Het snoeien van bomen
Wanneer snoeien
Snoeien is vaker nodig dan wordt gedacht. Aan een pas geplante boom moet jeugdsnoei plaatsvinden; tijdens de verdere ontwikkeling moet geregeld begeleidingssnoei worden toegepast en op oudere leeftijd van de boom kan uitdunningsnoei nodig zijn.
Jeugdsnoei
Het belangrijkste doel bij jeugdsnoei is erop gericht om een boom te krijgen met een enkele top en die tot een rechtstammige en evenwichtig opgebouwde boom te laten uitgroeien. In deze levensfase wordt de boom op de kwekerij meestal met de stam aan een rechte paal vastgebonden. De vorming van zware gesteltakken wordt tegengegaan door middel van het wegsnoeien van zulke takken. De kruin is in feite steeds tijdelijk. Als gevolg van deze maatregelen reageert de boom in de vorm van diktegroei. Kleine loten op de stam worden steeds weggesnoeid.
Begeleidingssnoei
De snoei omvat alle ingrepen die vanaf de jeugdfase tot het bereiken van het volwassen boom stadium regelmatig noodzakelijk zijn. Zo wordt tegengegaan dat er zich te veel en te zware gesteltakken ontwikkelen aan de stam, die overlast zullen veroorzaken. Takken die tegen een raam of het dak dreigen te groeien; een tak die tot een dubbele top zal kunnen leiden of een onevenwichtige kroonopbouw zal veroorzaken. Daarbij moet voorkomen worden dat de kruin te dicht gaat worden met als gevolg dat de bladmassa binnen in de kruin zal afsterven. Uiteraard wordt steeds al het dode hout verwijderd.
Uitdunningsnoei
De werkzaamheden vinden plaats wanneer de boom zijn maximale grootte heeft bereikt. Deze levensfase van de boom is te herkennen aan uitgezakte gesteltakken, een strakke contour van de kruin met weinig blad en veel jonge twijgen aan de buitenrand van de kruin.

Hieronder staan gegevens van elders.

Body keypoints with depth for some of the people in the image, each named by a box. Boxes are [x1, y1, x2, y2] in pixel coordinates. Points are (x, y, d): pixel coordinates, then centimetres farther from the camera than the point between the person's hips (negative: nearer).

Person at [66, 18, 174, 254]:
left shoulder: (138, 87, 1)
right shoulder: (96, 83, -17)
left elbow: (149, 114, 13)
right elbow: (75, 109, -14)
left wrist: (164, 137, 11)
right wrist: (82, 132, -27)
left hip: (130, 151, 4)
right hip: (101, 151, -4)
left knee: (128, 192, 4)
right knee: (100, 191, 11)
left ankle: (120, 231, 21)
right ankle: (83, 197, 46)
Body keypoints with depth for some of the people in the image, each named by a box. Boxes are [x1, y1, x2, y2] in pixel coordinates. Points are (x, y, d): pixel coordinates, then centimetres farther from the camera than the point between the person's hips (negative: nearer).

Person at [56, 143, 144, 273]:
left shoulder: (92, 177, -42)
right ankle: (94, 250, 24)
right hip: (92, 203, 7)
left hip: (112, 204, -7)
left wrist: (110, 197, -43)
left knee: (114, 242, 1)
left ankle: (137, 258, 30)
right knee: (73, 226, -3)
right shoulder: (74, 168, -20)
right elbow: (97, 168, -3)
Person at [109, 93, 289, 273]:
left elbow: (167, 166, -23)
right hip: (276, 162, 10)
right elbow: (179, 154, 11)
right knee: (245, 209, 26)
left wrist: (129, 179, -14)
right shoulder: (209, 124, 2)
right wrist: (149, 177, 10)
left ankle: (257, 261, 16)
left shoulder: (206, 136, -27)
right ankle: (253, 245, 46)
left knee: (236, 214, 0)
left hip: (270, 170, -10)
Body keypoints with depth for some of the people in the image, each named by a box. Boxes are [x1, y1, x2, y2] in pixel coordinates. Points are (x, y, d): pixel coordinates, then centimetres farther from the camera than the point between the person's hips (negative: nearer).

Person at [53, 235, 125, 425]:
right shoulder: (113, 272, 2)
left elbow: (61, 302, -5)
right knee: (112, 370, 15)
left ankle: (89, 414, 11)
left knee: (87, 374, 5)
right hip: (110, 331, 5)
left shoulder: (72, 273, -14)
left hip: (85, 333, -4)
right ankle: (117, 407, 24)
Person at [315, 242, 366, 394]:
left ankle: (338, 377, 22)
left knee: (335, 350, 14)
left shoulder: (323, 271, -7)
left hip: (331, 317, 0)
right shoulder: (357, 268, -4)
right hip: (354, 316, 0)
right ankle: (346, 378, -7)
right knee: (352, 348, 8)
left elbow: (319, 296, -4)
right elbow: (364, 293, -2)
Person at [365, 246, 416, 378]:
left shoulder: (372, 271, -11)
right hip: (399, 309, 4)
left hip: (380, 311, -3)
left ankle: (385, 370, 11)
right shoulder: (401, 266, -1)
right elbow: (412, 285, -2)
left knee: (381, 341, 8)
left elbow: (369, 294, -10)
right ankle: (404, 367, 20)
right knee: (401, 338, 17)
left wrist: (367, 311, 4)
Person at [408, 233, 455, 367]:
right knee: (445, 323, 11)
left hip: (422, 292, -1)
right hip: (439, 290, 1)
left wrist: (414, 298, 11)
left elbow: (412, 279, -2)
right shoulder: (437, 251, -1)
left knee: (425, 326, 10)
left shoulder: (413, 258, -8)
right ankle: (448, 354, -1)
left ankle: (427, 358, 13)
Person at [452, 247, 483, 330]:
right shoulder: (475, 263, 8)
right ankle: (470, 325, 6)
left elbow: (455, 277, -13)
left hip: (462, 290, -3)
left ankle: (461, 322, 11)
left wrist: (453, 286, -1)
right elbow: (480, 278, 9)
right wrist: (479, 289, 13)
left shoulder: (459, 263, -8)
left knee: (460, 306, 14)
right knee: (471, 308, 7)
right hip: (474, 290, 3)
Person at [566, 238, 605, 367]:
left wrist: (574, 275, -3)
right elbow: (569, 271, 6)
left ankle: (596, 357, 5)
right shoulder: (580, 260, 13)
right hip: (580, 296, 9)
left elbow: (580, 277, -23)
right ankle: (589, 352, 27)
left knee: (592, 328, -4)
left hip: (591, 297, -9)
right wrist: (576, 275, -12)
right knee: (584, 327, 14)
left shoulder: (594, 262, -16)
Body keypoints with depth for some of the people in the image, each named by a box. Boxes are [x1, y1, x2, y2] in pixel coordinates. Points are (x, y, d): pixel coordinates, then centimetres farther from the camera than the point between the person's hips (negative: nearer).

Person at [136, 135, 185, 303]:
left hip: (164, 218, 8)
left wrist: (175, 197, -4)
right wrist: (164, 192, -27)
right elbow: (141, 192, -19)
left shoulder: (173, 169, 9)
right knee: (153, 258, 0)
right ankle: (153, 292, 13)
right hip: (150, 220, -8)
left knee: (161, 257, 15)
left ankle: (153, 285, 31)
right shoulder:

Snoeien in deze fase is erop gericht om de 'natuurlijke balans' en de vorm van de boom niet te verstoren. Uitdunnen door snoeien gebeurt aan de uiteinden van alle takken, zodanig dat een bladreductie van 30% ontstaat. Afhankelijk van de boomgrootte wordt gesnoeid in de buitenste 2 tot 5 meter van de kruinomvang. Door deze wijze van onderhouden kan worden bereikt dat de boom een zeer hoge leeftijd haalt zonder een risico voor z'n omgeving te vormen.
Bladreductie leidt ertoe dat ook oude bomen telkenmale voldoende nieuwe wortels aanmaken. De verankering in de bodem blijft zodoende goed gewaarborgd. Naast snoei van takuiteinden die wortelgroei stimuleert, kan bodemverbetering rondom de boom ook wortelgroei bevorderen.
Wanneer een al oude en hoge boom in uw tuin staat, kan het uitdunnen beter overgelaten worden aan een vakkundige boomverzorger. Veilige klimtechnieken stellen een boomverzorger in staat om vanuit een boom te bepalen hoe en waar uitgedund mag worden. U kunt dus maar beter niet uit een boom vallen nadat u die boom hebt misvormd...
Als reactie op het wegnemen van kroontakken vormt de boom vaak jonge loten of scheuten op de stam ter compensatie van het energieverlies door een verminderde bladmassa. Soms ook komen er spontaan grondscheuten te voorschijn vanuit de wortelvoet. In principe worden al deze scheuten verwijderd.
Kandalaberen
Dit is alle takken ontdoen behalve de gestel takken,de reden daarvoor om dit te doen is dat de kroon in het geheel kleiner word, dus op plaatsen waar hij eigenlijk te groot voor wordt kan u hem verkleinen.